The upper stories of the Weicker Depository are clad with red brick laid in a really odd pattern known as Monk bond. It has two stretcher bricks followed by a header brick, all in a repeating pattern. It is a very old fashioned style of brick coursing that is more common in Europe than it is here in the States. Note also the corbelled brick used to create the projecting arches at the eighth floor, and the crenelation at the parapet.
The entire building resembles a watered-down version of the Palazzo Vecchio in Florence, minus the bell tower, of course.
The Weicker Depository has little changed over the past ninety years, as you can see from this 1926 advertisement in The Rotarian. A few doors have been removed from the ground floor, and their openings infilled with masonry. But otherwise, it is largely intact. (N.B.: The 1926 Rotary convention was held in Downtown Denver, so the May 1926 issue of The Rotarian contains numerous advertisements for Denver buildings and businesses. It’s worth a look, if you’re interested in old advertisements. You can access it via Google Books here.)

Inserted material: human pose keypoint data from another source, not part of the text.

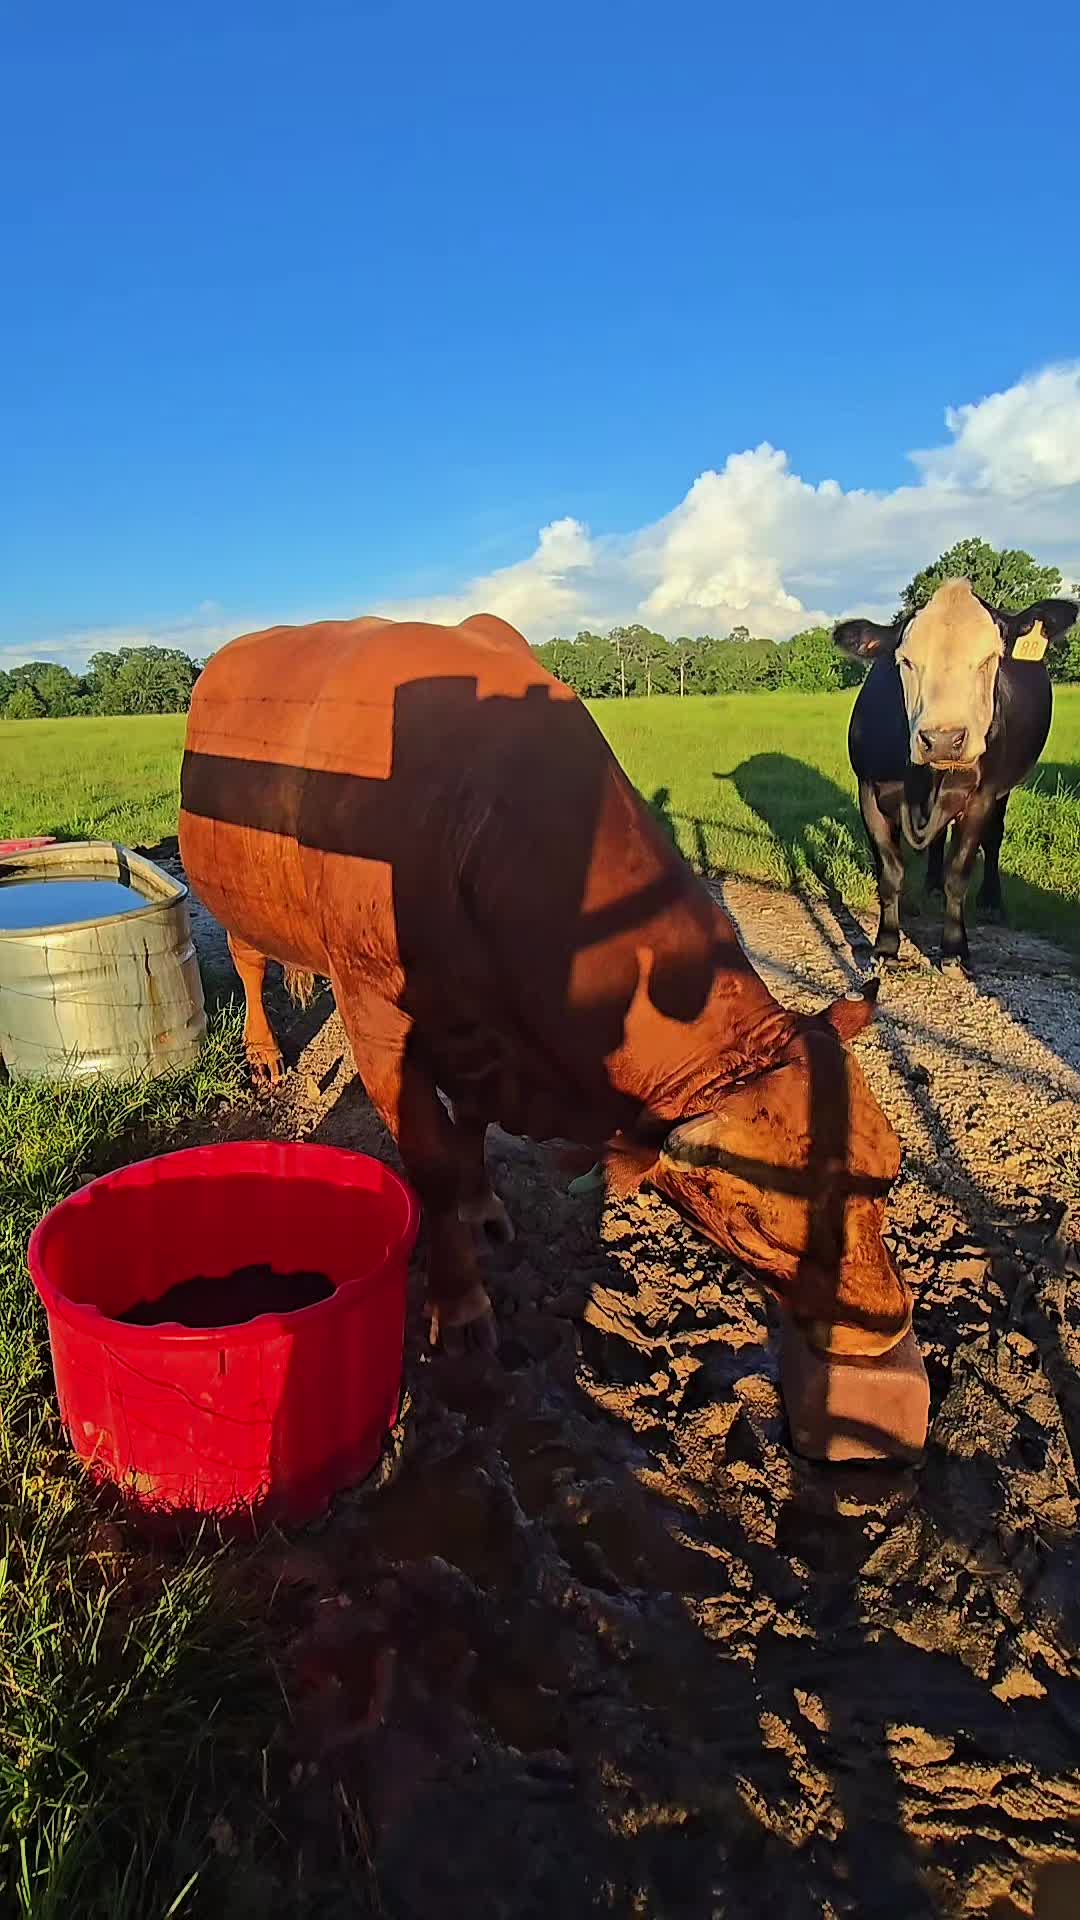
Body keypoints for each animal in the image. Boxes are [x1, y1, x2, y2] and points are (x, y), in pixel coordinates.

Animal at [178, 612, 918, 1453]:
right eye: (751, 1222)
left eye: (890, 1170)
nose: (883, 1328)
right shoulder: (378, 1016)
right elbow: (431, 1163)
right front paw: (460, 1304)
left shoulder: (486, 1040)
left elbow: (468, 1133)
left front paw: (482, 1207)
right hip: (236, 899)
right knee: (249, 963)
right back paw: (266, 1055)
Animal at [835, 580, 1078, 968]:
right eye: (905, 661)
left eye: (990, 658)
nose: (943, 740)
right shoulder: (868, 789)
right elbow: (889, 871)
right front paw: (886, 945)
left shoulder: (981, 795)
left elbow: (960, 871)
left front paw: (953, 947)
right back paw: (931, 884)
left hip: (1003, 790)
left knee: (993, 837)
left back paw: (991, 901)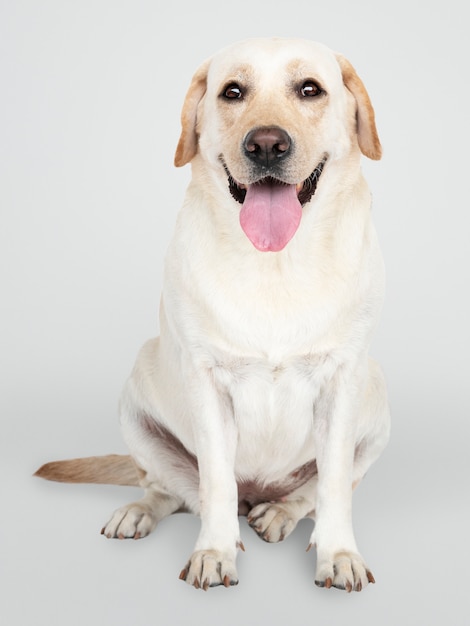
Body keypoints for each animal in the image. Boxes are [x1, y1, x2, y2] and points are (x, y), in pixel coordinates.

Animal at [35, 36, 390, 592]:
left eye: (310, 89)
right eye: (232, 92)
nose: (266, 145)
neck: (276, 265)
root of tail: (258, 492)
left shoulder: (343, 380)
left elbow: (333, 486)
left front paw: (338, 555)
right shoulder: (207, 382)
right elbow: (215, 483)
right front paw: (214, 553)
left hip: (376, 410)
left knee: (311, 493)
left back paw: (278, 512)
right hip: (136, 401)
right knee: (174, 491)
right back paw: (138, 512)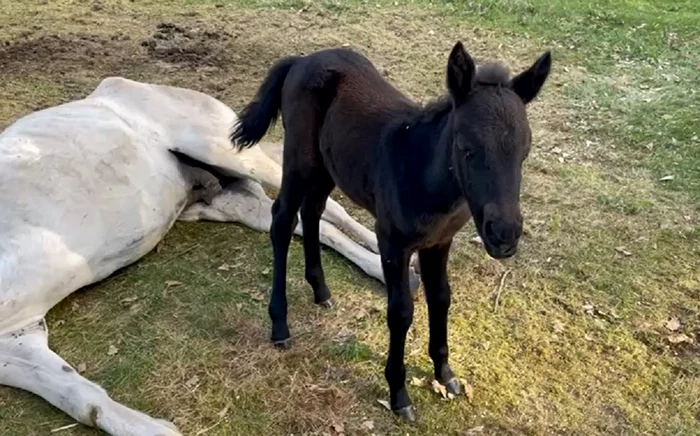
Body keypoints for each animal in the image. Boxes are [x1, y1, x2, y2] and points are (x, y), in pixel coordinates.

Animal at [0, 78, 416, 436]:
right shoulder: (17, 340)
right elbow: (81, 399)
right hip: (227, 200)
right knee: (301, 222)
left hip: (228, 151)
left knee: (330, 209)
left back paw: (394, 266)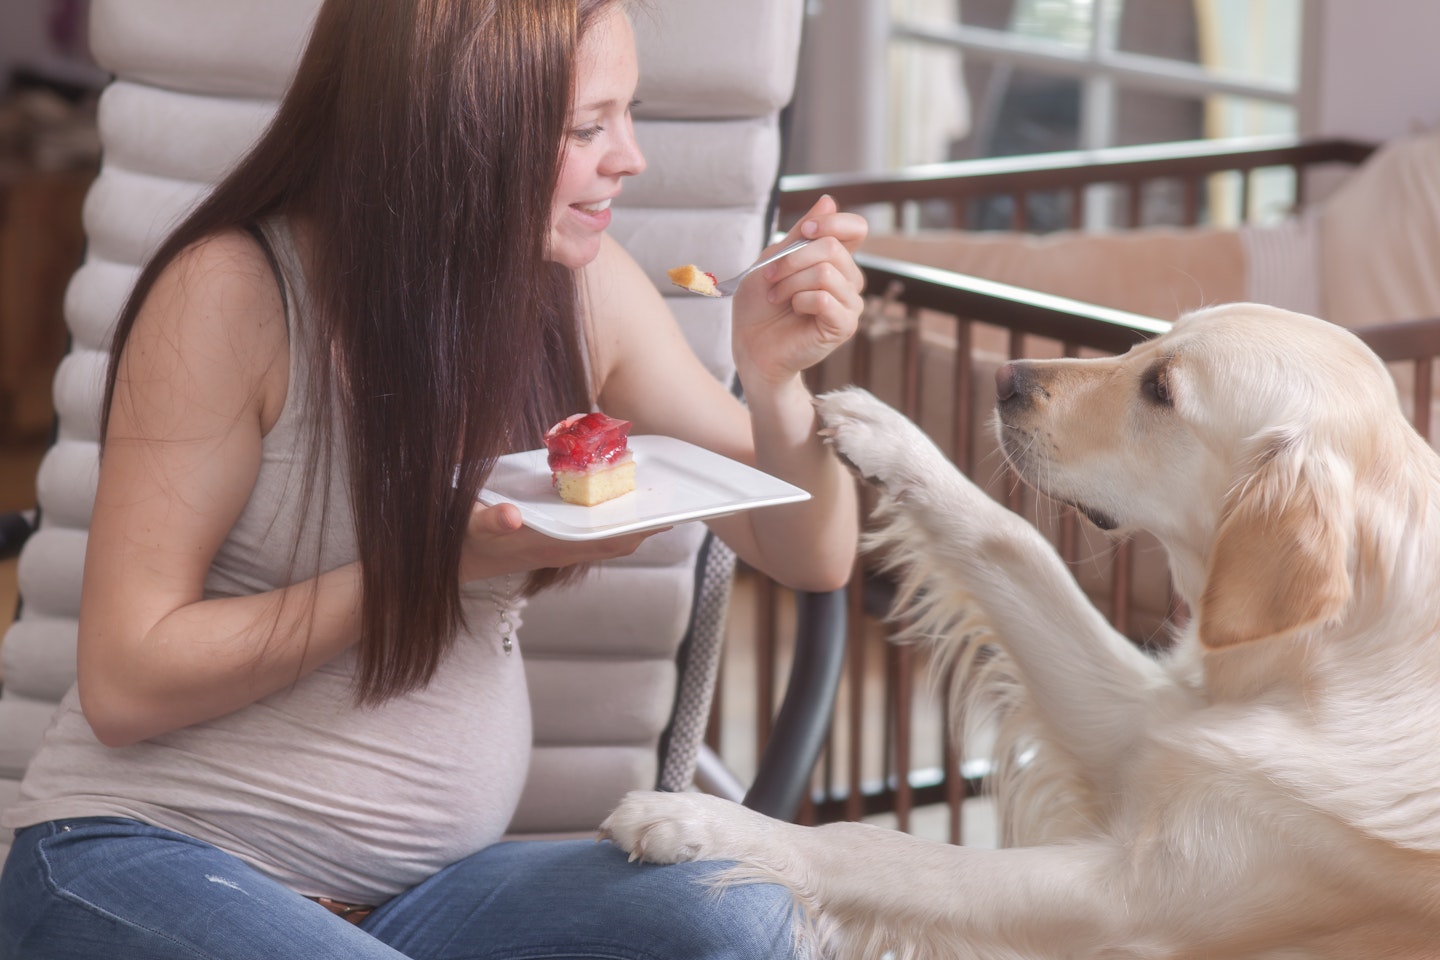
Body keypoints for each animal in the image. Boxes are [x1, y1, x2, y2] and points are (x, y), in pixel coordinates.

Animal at [601, 303, 1440, 955]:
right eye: (1150, 344)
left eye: (1161, 390)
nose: (1005, 377)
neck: (1321, 664)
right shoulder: (1136, 730)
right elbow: (1011, 539)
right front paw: (889, 435)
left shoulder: (1132, 903)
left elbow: (874, 845)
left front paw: (694, 819)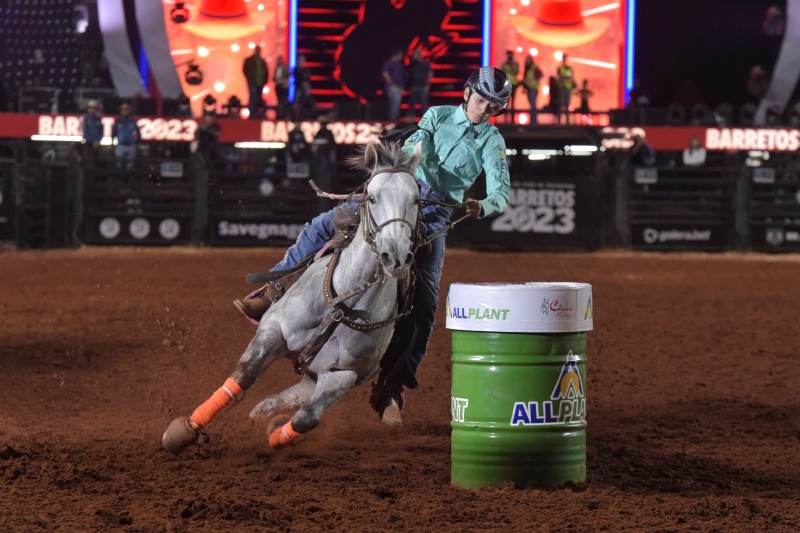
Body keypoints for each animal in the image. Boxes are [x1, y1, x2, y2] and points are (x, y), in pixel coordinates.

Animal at [163, 139, 424, 450]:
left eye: (417, 199)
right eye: (371, 198)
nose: (395, 258)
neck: (343, 302)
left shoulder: (342, 375)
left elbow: (305, 419)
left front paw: (275, 433)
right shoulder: (273, 330)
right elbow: (243, 377)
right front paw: (186, 429)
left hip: (316, 374)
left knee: (294, 399)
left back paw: (264, 413)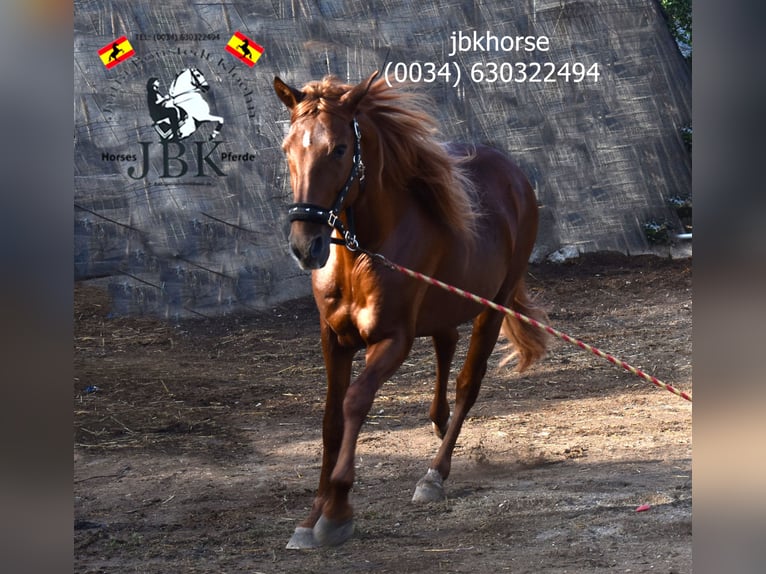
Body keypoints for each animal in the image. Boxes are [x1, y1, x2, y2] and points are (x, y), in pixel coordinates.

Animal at [272, 72, 548, 548]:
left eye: (339, 149)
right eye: (289, 147)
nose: (306, 246)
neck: (362, 253)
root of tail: (514, 175)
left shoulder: (391, 340)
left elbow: (355, 403)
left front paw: (338, 511)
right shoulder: (334, 340)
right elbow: (330, 421)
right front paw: (311, 517)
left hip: (491, 307)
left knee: (467, 384)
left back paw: (434, 475)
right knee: (445, 342)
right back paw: (436, 423)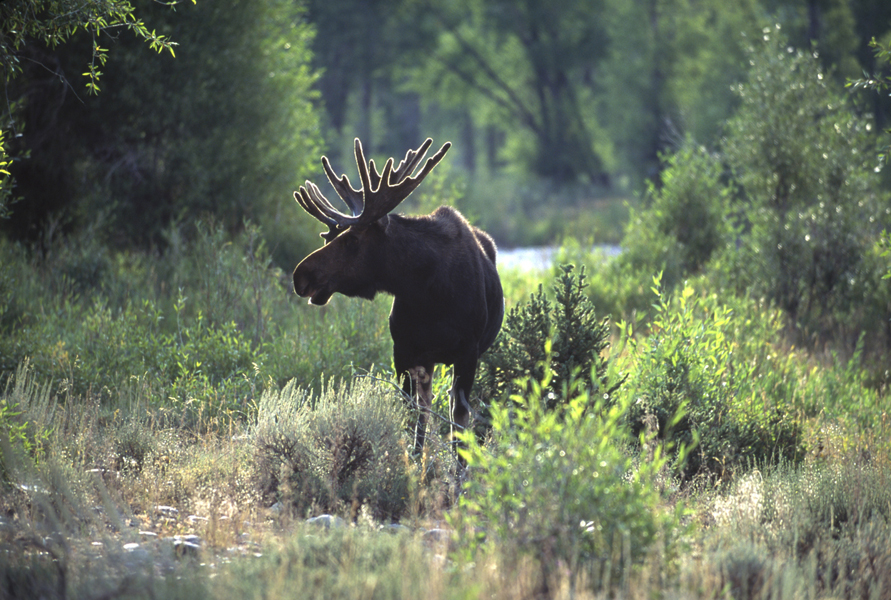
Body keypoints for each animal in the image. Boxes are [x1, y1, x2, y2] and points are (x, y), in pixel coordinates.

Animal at [290, 137, 502, 454]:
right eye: (335, 236)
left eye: (353, 239)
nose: (300, 275)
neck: (426, 293)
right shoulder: (403, 351)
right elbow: (411, 418)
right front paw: (412, 462)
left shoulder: (469, 352)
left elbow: (460, 426)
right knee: (426, 409)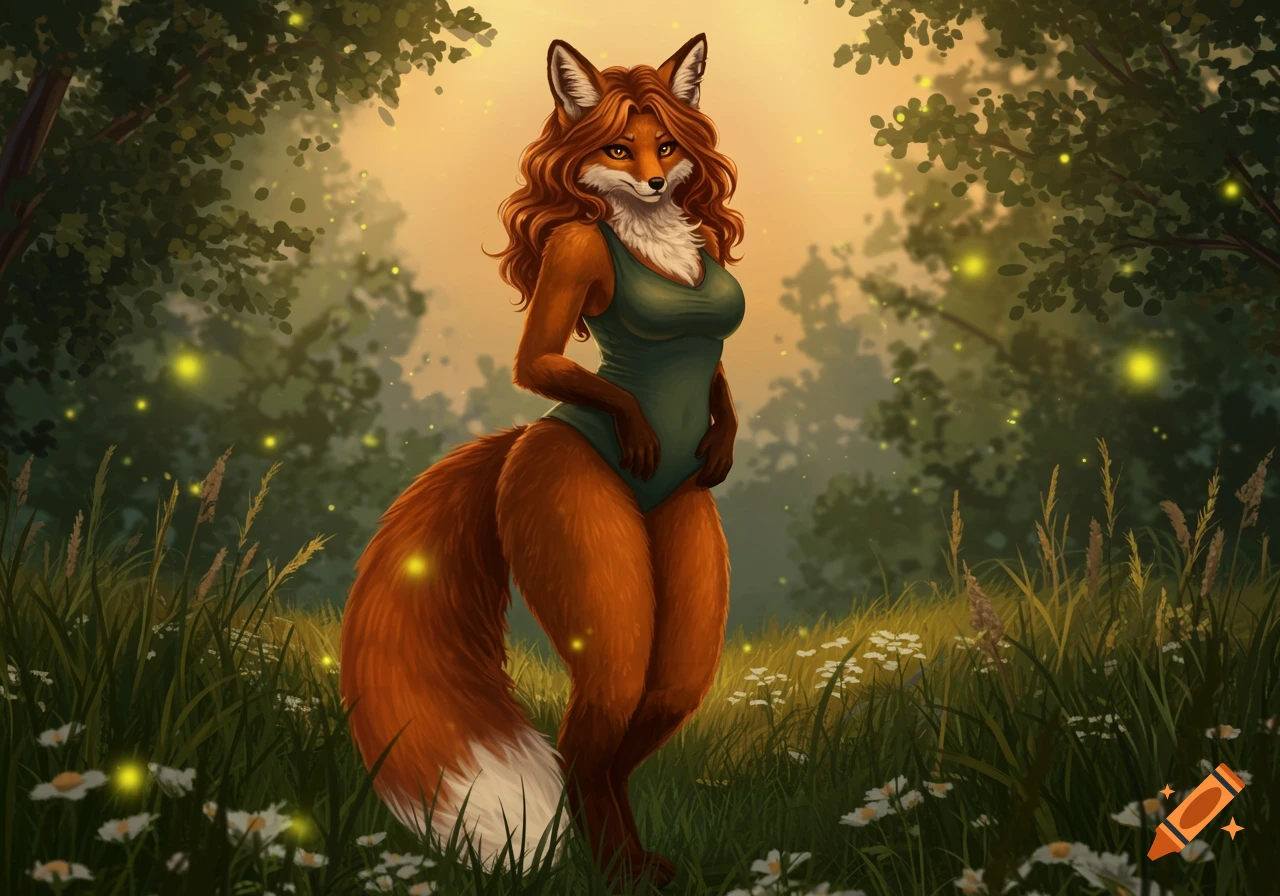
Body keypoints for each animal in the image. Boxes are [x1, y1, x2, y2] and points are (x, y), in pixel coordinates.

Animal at [340, 32, 746, 890]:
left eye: (668, 146)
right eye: (619, 147)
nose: (654, 181)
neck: (652, 240)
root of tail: (521, 441)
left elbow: (718, 375)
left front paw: (720, 436)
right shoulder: (572, 248)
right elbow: (541, 359)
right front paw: (637, 425)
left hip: (676, 573)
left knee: (641, 716)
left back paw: (637, 861)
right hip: (585, 542)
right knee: (587, 734)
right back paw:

The Denver Public Library’s Western History Collection has a wonderful photograph of the base of the Weicker Depository taken in 1928. I cannot include the photo itself for copyright reasons, but if you click on the link you’ll notice the wonderful lanterns between each shallow, Gothic-inspired ogee arch at the ground floor. There was even a cast metal (probably bronze or brass) clock mounted to the corner of the building! The base of the Weicker Depository certainly looks much better than it does today in its incarnation as a self-storage facility.